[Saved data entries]
********************

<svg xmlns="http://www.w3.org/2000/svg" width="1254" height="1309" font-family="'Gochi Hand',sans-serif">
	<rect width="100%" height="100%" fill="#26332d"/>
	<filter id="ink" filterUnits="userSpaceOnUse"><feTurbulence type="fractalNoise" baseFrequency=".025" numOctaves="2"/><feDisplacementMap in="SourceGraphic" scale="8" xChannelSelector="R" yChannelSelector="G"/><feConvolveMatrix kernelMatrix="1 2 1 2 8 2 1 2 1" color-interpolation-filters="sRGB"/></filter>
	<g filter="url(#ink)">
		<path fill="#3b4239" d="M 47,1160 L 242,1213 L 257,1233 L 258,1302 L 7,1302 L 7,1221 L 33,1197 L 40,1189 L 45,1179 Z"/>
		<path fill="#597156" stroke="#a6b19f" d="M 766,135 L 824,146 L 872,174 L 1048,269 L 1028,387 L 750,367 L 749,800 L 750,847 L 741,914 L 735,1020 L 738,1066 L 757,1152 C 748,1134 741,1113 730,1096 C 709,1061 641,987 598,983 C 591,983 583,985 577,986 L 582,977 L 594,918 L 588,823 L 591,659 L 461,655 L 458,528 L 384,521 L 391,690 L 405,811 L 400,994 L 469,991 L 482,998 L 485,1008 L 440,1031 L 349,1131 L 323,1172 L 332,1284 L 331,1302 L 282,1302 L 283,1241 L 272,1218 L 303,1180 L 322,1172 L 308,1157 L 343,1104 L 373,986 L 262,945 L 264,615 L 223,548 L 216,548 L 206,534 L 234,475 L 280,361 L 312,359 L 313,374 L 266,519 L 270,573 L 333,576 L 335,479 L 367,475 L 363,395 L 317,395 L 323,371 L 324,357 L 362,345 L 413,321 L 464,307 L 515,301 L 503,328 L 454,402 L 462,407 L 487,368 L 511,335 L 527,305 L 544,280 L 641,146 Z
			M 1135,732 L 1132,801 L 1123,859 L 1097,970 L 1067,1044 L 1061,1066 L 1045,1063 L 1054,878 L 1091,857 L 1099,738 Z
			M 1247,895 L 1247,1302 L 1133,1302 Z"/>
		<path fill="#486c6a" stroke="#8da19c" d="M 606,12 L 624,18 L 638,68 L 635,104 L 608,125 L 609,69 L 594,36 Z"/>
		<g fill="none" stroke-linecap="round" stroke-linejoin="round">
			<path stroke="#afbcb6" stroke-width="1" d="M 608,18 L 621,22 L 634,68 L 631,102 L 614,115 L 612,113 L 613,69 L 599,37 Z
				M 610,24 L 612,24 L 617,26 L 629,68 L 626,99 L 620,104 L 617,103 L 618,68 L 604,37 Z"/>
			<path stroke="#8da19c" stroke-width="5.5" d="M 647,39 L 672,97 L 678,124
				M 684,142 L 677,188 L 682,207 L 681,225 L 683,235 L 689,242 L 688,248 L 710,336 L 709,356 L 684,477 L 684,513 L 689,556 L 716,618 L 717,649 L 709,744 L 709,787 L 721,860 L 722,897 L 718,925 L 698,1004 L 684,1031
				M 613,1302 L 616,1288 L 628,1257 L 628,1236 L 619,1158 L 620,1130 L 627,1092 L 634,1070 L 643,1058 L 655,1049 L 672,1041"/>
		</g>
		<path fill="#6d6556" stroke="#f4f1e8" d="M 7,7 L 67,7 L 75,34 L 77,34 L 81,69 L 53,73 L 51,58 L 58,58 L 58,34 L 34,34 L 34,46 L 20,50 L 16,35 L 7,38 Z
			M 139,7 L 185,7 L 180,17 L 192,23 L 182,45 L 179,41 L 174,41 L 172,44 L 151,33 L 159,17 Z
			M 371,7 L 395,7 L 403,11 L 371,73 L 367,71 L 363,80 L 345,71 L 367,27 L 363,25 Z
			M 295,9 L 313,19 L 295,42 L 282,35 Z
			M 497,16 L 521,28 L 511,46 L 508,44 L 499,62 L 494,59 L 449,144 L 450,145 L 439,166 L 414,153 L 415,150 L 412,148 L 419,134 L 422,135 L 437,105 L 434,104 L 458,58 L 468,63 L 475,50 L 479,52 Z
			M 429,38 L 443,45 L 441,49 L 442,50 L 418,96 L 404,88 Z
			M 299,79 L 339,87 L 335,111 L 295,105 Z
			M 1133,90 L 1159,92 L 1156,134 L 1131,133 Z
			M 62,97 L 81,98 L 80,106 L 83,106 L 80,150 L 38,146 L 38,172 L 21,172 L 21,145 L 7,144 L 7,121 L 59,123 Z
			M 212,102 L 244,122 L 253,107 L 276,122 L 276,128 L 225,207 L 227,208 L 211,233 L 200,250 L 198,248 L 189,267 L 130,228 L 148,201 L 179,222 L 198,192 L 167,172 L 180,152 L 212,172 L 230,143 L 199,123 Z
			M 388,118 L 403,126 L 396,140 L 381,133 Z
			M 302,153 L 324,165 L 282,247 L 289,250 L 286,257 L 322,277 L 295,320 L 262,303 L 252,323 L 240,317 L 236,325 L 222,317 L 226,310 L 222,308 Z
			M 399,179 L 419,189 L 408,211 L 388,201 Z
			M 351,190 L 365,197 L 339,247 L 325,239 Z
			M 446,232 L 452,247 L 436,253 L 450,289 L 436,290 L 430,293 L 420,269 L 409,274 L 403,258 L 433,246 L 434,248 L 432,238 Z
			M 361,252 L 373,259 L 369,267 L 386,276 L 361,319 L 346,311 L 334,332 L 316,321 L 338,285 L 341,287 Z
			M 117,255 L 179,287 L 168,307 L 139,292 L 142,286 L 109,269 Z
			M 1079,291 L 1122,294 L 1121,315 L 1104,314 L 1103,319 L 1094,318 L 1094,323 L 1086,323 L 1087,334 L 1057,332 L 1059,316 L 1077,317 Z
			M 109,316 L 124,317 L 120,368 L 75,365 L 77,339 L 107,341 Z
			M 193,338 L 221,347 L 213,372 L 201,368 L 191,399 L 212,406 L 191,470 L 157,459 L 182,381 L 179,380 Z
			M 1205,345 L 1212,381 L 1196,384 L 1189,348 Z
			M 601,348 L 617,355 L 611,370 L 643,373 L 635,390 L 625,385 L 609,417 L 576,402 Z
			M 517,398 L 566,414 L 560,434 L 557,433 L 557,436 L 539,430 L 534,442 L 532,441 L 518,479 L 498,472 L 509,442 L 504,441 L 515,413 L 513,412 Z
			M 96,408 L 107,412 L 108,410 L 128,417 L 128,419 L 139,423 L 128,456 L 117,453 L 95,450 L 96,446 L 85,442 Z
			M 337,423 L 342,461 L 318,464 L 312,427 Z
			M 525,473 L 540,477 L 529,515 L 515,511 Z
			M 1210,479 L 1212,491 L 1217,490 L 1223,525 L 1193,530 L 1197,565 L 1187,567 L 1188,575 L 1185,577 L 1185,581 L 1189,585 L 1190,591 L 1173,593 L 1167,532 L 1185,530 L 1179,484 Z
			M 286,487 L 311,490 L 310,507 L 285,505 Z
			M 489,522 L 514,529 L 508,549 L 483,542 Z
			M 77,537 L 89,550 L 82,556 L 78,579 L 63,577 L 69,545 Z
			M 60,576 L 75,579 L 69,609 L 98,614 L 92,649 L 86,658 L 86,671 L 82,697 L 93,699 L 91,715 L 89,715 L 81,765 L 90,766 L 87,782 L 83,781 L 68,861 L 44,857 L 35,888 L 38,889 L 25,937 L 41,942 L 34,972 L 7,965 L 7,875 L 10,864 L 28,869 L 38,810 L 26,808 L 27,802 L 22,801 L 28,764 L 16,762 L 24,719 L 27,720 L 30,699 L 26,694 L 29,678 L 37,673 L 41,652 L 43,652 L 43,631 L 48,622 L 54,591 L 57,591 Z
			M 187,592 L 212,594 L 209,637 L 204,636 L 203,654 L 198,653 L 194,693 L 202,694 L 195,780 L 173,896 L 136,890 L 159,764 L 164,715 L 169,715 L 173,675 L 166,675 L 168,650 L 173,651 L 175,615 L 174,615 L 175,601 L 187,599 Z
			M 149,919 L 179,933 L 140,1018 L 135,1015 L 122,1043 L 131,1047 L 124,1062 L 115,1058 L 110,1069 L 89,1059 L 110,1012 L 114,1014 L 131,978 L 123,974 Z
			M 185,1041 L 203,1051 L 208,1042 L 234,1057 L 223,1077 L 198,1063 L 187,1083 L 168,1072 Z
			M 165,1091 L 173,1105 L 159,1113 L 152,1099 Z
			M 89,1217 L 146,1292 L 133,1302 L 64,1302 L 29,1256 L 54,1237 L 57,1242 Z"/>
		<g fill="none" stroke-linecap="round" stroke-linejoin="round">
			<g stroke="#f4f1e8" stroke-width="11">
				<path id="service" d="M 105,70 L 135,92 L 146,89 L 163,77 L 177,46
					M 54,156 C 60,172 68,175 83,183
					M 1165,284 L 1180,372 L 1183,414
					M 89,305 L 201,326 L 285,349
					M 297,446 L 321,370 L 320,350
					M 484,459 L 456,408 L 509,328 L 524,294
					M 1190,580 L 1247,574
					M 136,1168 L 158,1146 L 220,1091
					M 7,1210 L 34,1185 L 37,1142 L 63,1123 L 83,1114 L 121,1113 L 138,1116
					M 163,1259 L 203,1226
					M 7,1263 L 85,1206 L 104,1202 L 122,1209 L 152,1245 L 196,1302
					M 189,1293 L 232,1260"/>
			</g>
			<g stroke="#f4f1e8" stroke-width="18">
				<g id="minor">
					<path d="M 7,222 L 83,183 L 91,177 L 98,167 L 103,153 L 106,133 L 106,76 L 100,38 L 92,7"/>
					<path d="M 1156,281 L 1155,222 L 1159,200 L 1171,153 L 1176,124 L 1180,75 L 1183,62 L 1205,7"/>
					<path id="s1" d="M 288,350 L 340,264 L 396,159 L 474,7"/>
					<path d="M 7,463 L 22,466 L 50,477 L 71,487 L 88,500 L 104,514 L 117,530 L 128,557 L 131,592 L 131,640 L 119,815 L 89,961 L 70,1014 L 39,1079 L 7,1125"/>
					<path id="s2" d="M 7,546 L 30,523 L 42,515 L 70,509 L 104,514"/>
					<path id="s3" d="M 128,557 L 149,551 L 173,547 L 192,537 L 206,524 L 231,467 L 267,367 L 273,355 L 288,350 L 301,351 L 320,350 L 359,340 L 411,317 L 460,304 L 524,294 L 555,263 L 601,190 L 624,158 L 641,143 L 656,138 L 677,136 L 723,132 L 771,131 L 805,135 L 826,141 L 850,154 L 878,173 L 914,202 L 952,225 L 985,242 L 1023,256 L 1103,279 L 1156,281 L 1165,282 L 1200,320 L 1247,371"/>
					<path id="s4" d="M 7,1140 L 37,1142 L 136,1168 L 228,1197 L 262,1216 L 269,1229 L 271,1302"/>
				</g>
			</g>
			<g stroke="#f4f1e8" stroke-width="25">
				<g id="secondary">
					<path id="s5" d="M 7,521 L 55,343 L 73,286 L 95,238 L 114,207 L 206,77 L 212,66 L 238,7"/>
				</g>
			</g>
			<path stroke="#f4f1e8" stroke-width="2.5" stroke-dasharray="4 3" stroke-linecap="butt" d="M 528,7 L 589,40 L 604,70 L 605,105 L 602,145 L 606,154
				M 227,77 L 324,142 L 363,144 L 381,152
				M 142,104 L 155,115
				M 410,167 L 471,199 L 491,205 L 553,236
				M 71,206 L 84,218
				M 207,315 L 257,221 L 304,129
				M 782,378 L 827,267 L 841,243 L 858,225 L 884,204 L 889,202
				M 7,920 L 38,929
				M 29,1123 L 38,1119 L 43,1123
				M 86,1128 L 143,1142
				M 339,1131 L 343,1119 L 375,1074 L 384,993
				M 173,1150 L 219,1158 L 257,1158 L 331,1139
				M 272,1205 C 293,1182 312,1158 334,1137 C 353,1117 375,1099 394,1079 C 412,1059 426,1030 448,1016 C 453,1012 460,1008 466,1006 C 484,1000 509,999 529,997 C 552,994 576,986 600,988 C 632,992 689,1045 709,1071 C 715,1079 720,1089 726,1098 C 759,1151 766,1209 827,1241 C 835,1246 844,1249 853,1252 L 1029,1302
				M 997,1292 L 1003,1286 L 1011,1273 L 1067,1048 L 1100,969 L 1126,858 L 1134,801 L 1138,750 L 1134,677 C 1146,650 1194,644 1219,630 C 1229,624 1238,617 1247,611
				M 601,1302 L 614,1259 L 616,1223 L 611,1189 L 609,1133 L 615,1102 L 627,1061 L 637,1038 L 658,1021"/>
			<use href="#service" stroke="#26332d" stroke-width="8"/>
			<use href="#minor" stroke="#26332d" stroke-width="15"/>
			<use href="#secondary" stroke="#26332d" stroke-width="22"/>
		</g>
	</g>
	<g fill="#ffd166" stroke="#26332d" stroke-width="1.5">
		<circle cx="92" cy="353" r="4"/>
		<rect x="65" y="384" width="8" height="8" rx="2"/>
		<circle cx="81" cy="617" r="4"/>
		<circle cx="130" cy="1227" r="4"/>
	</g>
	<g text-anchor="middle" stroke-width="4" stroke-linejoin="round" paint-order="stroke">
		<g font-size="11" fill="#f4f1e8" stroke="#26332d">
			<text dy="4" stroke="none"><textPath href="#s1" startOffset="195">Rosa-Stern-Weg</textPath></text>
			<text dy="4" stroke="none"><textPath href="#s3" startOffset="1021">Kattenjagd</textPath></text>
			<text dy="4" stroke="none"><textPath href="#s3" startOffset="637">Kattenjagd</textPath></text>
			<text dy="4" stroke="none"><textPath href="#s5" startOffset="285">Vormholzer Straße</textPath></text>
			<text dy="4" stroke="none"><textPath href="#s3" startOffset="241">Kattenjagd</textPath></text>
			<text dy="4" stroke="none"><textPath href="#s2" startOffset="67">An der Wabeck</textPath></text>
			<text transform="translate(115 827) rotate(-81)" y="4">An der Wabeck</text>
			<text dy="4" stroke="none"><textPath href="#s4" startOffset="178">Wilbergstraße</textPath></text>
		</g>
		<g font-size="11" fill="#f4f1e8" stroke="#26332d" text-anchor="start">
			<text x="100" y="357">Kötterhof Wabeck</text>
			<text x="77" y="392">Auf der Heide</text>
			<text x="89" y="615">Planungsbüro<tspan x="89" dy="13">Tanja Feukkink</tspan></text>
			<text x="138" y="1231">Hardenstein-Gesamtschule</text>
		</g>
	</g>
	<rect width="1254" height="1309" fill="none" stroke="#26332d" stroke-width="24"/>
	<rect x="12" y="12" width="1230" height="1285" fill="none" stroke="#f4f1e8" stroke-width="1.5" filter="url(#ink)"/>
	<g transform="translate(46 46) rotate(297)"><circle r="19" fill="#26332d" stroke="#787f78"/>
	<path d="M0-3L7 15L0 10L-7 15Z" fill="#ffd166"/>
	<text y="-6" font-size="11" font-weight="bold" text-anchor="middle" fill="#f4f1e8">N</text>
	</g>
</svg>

********************

Look through the lines above and collect those with the word "middle".

	<g text-anchor="middle" stroke-width="4" stroke-linejoin="round" paint-order="stroke">
	<text y="-6" font-size="11" font-weight="bold" text-anchor="middle" fill="#f4f1e8">N</text>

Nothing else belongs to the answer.